_EXERCISE_:
Transcribe, exactly as they appear, only the lines from the one holding "Chest CT, one" through the end of the entries below.

*** WORKING DATA ***

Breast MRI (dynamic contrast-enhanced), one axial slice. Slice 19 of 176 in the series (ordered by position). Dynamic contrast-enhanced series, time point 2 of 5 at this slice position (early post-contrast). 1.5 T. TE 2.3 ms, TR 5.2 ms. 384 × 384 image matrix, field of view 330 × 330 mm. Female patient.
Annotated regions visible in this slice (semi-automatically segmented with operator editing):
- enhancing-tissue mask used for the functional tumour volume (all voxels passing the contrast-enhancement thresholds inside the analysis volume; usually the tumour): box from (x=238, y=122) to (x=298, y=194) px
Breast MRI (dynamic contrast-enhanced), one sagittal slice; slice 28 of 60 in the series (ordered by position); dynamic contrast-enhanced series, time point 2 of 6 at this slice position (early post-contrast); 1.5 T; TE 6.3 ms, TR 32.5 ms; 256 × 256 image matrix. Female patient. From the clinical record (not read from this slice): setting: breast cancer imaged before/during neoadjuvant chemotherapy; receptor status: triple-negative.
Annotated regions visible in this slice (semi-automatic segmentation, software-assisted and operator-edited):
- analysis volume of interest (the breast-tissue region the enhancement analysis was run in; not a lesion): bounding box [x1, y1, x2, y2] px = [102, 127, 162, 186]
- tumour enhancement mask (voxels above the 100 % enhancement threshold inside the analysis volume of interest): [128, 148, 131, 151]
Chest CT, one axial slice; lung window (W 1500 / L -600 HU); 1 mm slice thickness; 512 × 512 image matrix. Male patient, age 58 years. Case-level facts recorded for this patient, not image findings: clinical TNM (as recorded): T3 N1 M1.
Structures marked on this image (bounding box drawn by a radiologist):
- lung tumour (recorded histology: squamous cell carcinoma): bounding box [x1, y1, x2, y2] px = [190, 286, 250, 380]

*** End of WORKING DATA ***

_TASK SOLUTION_:
Chest CT, one axial slice; lung window (W 1500 / L -600 HU); 1 mm slice thickness; 512 × 512 image matrix. Male patient, age 58 years. Case-level facts recorded for this patient, not image findings: clinical TNM (as recorded): T3 N1 M1.
Structures marked on this image (bounding box drawn by a radiologist):
- lung tumour (recorded histology: squamous cell carcinoma): bounding box [x1, y1, x2, y2] px = [190, 286, 250, 380]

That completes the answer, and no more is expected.